What the exercise asks
Put every line of the data below into a Markdown table with two columns, Number and Text, numbering the rows and skipping blank lines. Leave the pictures out of the table.

Material shown
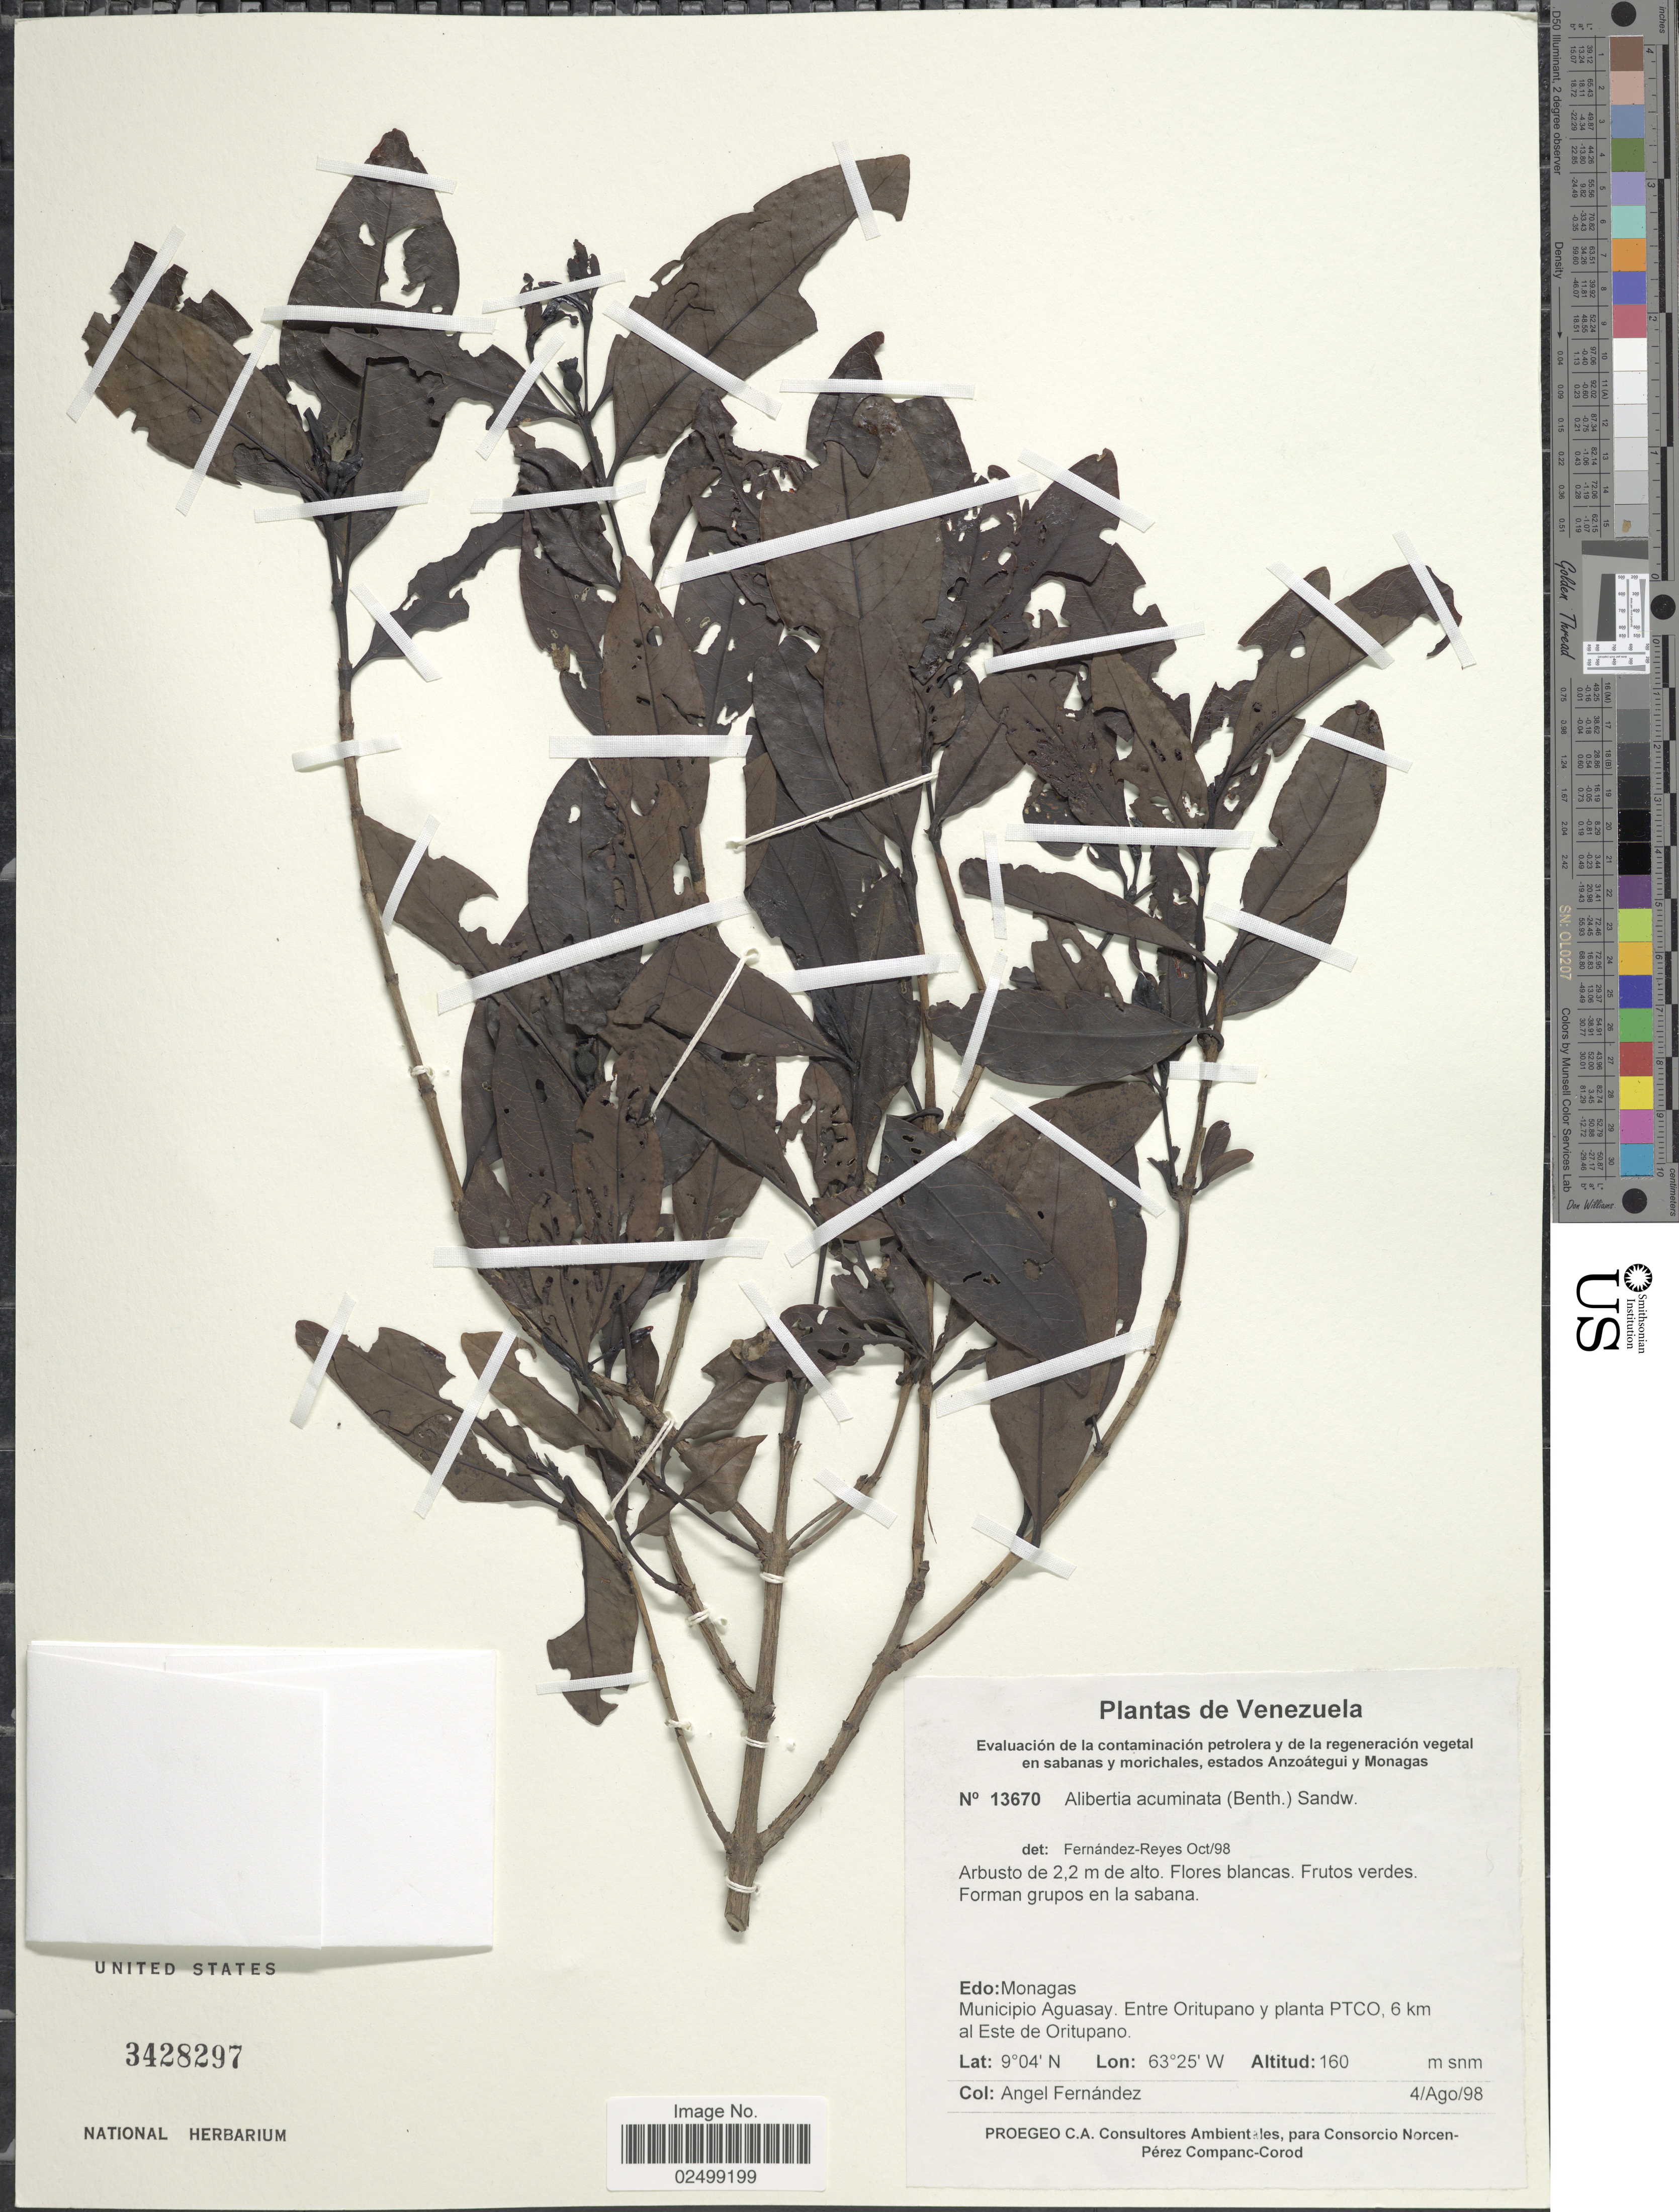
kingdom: Plantae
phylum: Tracheophyta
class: Magnoliopsida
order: Gentianales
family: Rubiaceae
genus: Alibertia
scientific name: Alibertia acuminata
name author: (Benth.) Sandwith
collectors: Á. Fernández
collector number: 13670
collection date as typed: Transcribed d/m/y: 4/8/98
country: Venezuela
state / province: Monagas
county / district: Aguasay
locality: Municipio Aguasay. Entre Oritupano y planta PTCO, 6 km al Este de Oritupano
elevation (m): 160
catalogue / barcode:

Solution to the problem
| Number | Text |
|---|---|
| 1 | kingdom: Plantae |
| 2 | phylum: Tracheophyta |
| 3 | class: Magnoliopsida |
| 4 | order: Gentianales |
| 5 | family: Rubiaceae |
| 6 | genus: Alibertia |
| 7 | scientific name: Alibertia acuminata |
| 8 | name author: (Benth.) Sandwith |
| 9 | collectors: Á. Fernández |
| 10 | collector number: 13670 |
| 11 | collection date as typed: Transcribed d/m/y: 4/8/98 |
| 12 | country: Venezuela |
| 13 | state / province: Monagas |
| 14 | county / district: Aguasay |
| 15 | locality: Municipio Aguasay. Entre Oritupano y planta PTCO, 6 km al Este de Oritupano |
| 16 | elevation (m): 160 |
| 17 | catalogue / barcode: |